Terra mãe, grávida de seres, de vidas, de não vidas, de saberes, de poesias que enternecem o cosmo e ecoam por todo o universo ao encontro da face materna criadora, numa expressão, tão simples, mas tão rica, de comunhão embevecida por tanta beleza, tanta vida.

O universo lamenta e astros se constrangem com o prenúncio da morte do mais belo dos planetas, morte sem causa cósmica, provocada pela valorização de metais, papéis, poderes, autoridades, que sucumbirão antes mesmo que a agonizante Terra se acabe.

Consumidores vorazes de seus próprios dejetos atirados nas bacias fluviais que fornecem a água que bebem e irrigam os vegetais que comem. Parece que nascemos para consumir compulsivamente, de tal forma, que comemos os próprios dedos durante as degustações avassaladoras se simples caviar, que o caiçara paulista, de maneira simples e rotineira mistura com farinha para rechear a tainha que lhe servirá de almoço.

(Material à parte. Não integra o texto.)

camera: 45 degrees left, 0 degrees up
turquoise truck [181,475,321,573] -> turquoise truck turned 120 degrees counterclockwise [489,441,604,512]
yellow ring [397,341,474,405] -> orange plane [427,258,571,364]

E o nosso sertão nordestino, terra de cabras macho, sobreviventes contumazes, artífices boiadeiros, nos dias atuais utilizam no manejo da boiada a Honda Jegue, poluindo o ar com a queima de gasolina e óleo, desfigurando a cultura popular num pragmatismo espúrio e sem sentido, inócuo, tolo. E os jegues? São vendidos clandestinamente para fabricas de salsichas financiando a manutenção das motocicletas.

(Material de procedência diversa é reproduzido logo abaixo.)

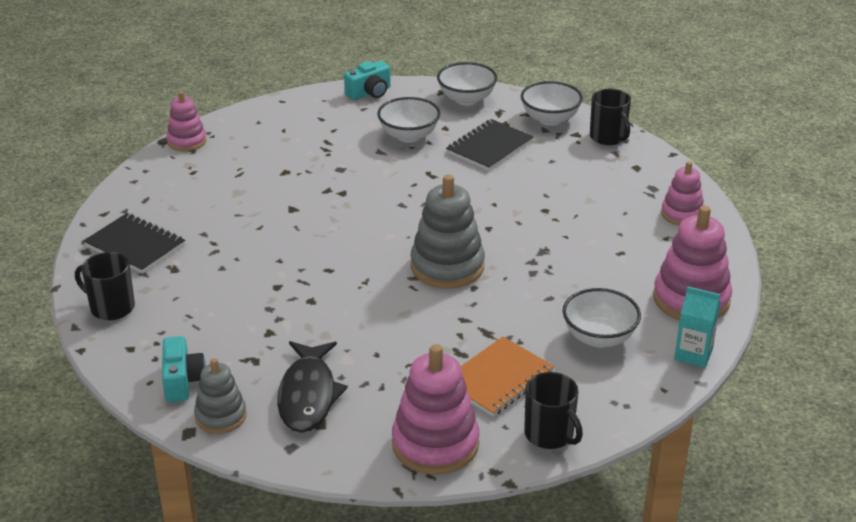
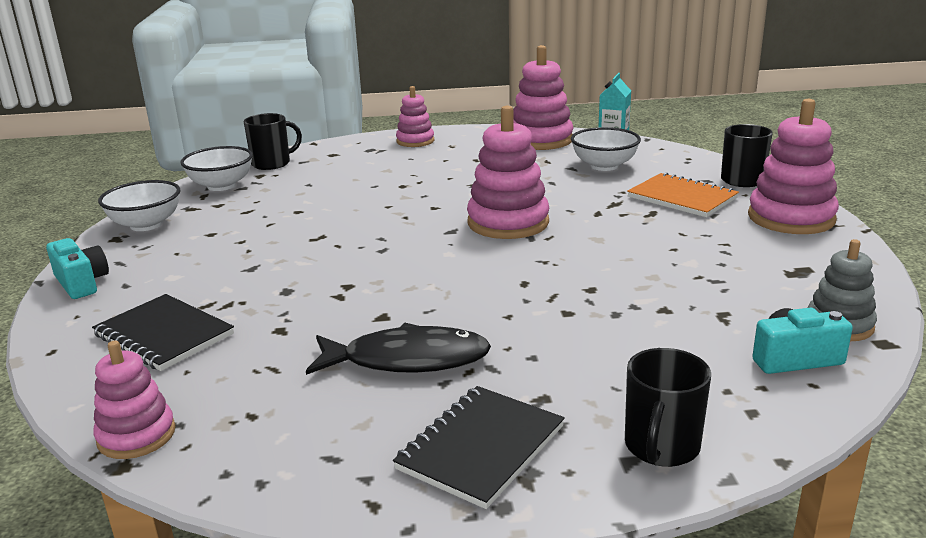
camera: 90 degrees left, 10 degrees down
black fish [277,341,348,433] -> black fish moved to [306,323,491,375]
white bowl [377,97,441,143] -> none
grey stacking toy [410,174,485,289] -> pink stacking toy [467,106,549,239]
black notebook [446,119,534,171] -> black notebook moved to [92,294,234,371]

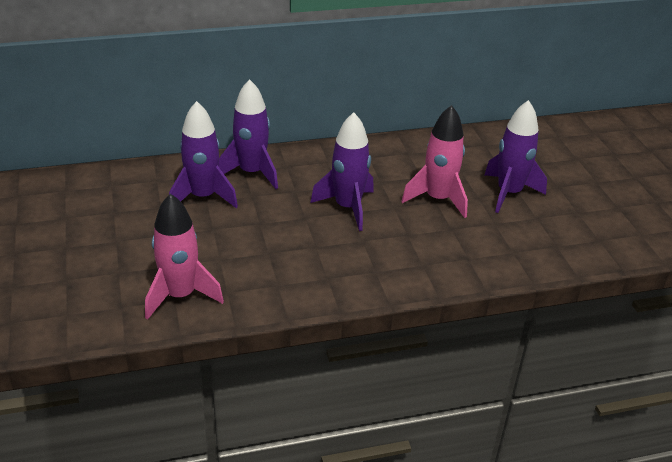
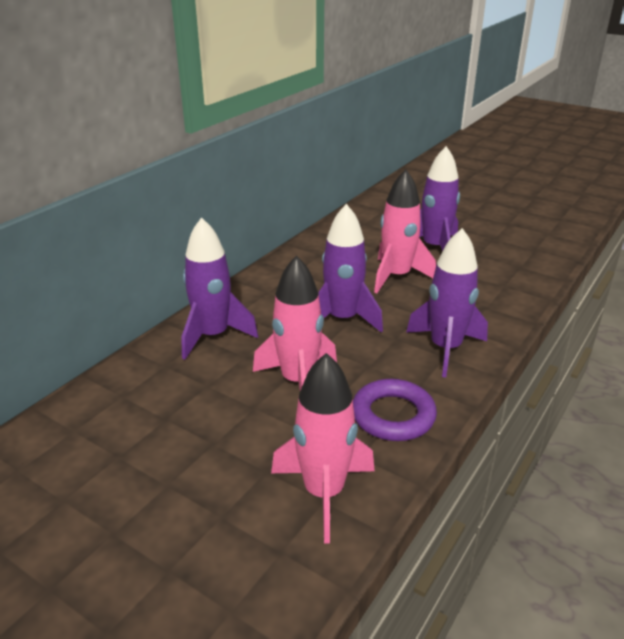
camera: 40 degrees left, 5 degrees down
purple rocket [169,101,238,208] -> purple rocket moved to [406,228,488,377]
none -> pink rocket [253,255,337,390]
none -> purple ring [353,379,437,441]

Nietzsche escreveu corajosamente sobre a morte de Deus compondo, provavelmente, a mais dura e certeira crítica à religião da forma. O diabo não teve a mesma sorte, morreu sem ser criticado por ninguém de infarto agudo do miocárdio, isso em conseqüência de obesidade mórbida e diabetes. Também, "o bicho ruim" não evoluiu tecnologicamente, não buscou um MBA, não entendia nada de economia e acabou não resistindo ao poderio neoliberal americano, caindo em profunda depressão que o levou a completa inutilidade. O golpe fatal foi a ALCA, "o coisa ruim" não sabia nem para quem torcer e ficou aturdido quando um diplomata americano, ouvindo uma de suas sugestões, perguntou-lhe se ele estava ali para trabalhar ou para fazer caridade. Mas o óbito só aconteceu tempos depois, com a eleição do Bush. O "caramulhão" ia se enforcar, mas não deu tempo, enfartou.

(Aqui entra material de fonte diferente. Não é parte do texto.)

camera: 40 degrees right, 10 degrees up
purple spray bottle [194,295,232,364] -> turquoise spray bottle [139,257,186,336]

É hora de fazer o caminho de volta, de olhar a Terra como uma dádiva divina para a gestação e manutenção da vida e que não existe nada mais precioso do que a própria vida. De compreender que a felicidade e a essência da vida não estão no consumo, nem no ter, mas na comunhão e no ser.

Diz-nos o poeta Marcus Viana:

"O Arquétipo do Sagrado Coração assim se manifestou e viemos a entender a coroa de espinhos como o próprio processo dual da natureza. Numa visão primitiva seria o Bem e o Mal, Deus e o Diabo, o Ódio e o Amor, a Ignorância e o Conhecimento. Porém ao mergulhar mais fundo, além do apego às formas racionais, vimos o Tudo e o Nada; a Eletricidade e o Magnetismo, o Positivo e o Negativo, o Yang e o Ying, a Noite e o Dia, o Homem e a Mulher, o Pai, a Mãe. E no centro, o fruto do Amor das duas forçasentrelaçadas do universo: o filho, a força neutra, a criação. O Coração".

E completa com esta belíssima canção:

 

Quando os corações dos puros amam

Cala a imensidão, o espaço

E a eternidade ergue seu véu

 

Todas as coisas vivas se aquecem

Todos os olhos se iluminam

Com a luz de um outro céu

 

Corações selvagens

Quando batem de paixão

Acordam toda natureza

Fazem a vida renascer

 

Florestas que queimaram

Voltam a se vestir de verde e flor

E as fontes que secaram

Ressuscitam ribeirões

 

Corações selvagens

Quando ardem em paixão

Incendeiam a noite, o tempo

E cegam sóis

 

Estrelas são as lágrimas dos anjos

A chorar

Por não terem o corpo e a vida

E não saberem o que é amar

 

Amor Selvagem - Marcus Viana

Jesus Cristo nos deixou uma única receita de vida: "Ame a Deus sobre todas as coisas e ao próximo como a ti mesmo". Amar-nos não é egocentrismo, é ter uma profunda convicção do que somos; do útero da mãe Terra, que nos acolheu com ternura divina em nossa gestação e nos acolherá, com a mesma ternura divina no momento de nossa última possibilidade de ser-humano.

Amor, fraternidade, cuidado, comunhão com Deus. São os elementos da nossa esperança transcritos na Carta da Terra, ou melhor, na carta para a Terra.